Solar panel manufacturers will have a hard time boosting revenues this year with Germany cutting government incentives at a time when the market is flush with supply, industry analysts believe.
Solar shares were among the hardest hit Tuesday in the energy sector, with the largest U.S. provider, First Solar Inc., tumbling more than 8 pct.
Even after a rash of factory closures, the solar industry is on pace to expand production capacity in 2012, said Maxim Group analyst Aaron Chew. He expects the solar market will wrestle with a production overcapacity this year and next.
"We believe the global solar manufacturing industry continues to suffer from a lopsided supply/demand imbalance," he said. "We expect the stocks to remain volatile and under pressure through 2012."
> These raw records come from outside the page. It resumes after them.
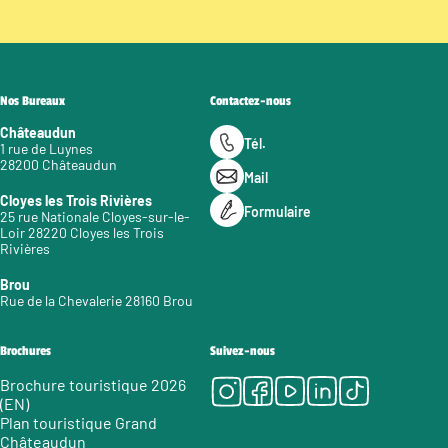
Nos Bureaux
Contactez-nous
Châteaudun
Tél.
1 rue de Luynes
28200 Châteaudun
Mail
Cloyes les Trois Rivières
Formulaire
25 rue Nationale Cloyes-sur-le-
Loir 28220 Cloyes les Trois
Rivières
Brou
Rue de la Chevalerie 28160 Brou
Brochures
Suivez-nous
Instagram
Facebook
Youtube
LinkedIn
Tiktok
Brochure touristique 2026
(EN)
Plan touristique Grand
Châteaudun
That was certainly the case Tuesday. JA Solar Holdings Co. fell by 8.8 percent, LDK Solar Co. fell by 7.6 percent, Trina Solar Ltd. dropped by 7 percent, Yingli Green Energy Holding Co. was down 6.6 percent, Suntech Power Holdings Co. fell by 8.5 percent and Canadian Solar Inc. dropped by 7 percent.
Germany, the world's largest market for solar panels, will likely cut government solar incentives by as much as 35 percent in April, according to Citi analyst Timothy Arcuri. That's would be well beyond the 10 percent to 20 percent expected on Wall Street right now.
Germany pays homeowners and businesses for energy they produce using solar panels. The incentives ease the initial sting of installing new technology in homes and could drastically affect the equation for many in that country. Surplus solar modules will likely be sold off in China at a lower price, Arcuri believes.
The economic downturn has done considerable damage to the solar sector. Energy Conversion Devices Inc. announced Tuesday that it is seeking Chapter 11 bankruptcy protection in federal court in the Eastern District of Michigan. The company said it will put its solar panel unit up for sale as well. Energy Conversion's United Solar Ovonic, which is separately filing for bankruptcy relief, makes thin-film solar products for commercial rooftops.
The company said that United Solar's "current capital structure and legacy costs" have kept the company from making necessary investments.
"The processes we initiated today will afford greater opportunity for (Energy Conversion Devices) to maximize value for its stakeholders and conduct an orderly sale of (United Solar) to ensure it is viable and successful for the long-run," said Julian Hawkins, president and CEO of Energy Conversion Devices.
Energy Conversion Devices shares plummeted by 81.5 percent, or $1.19, to 27 cents per share in morning trading.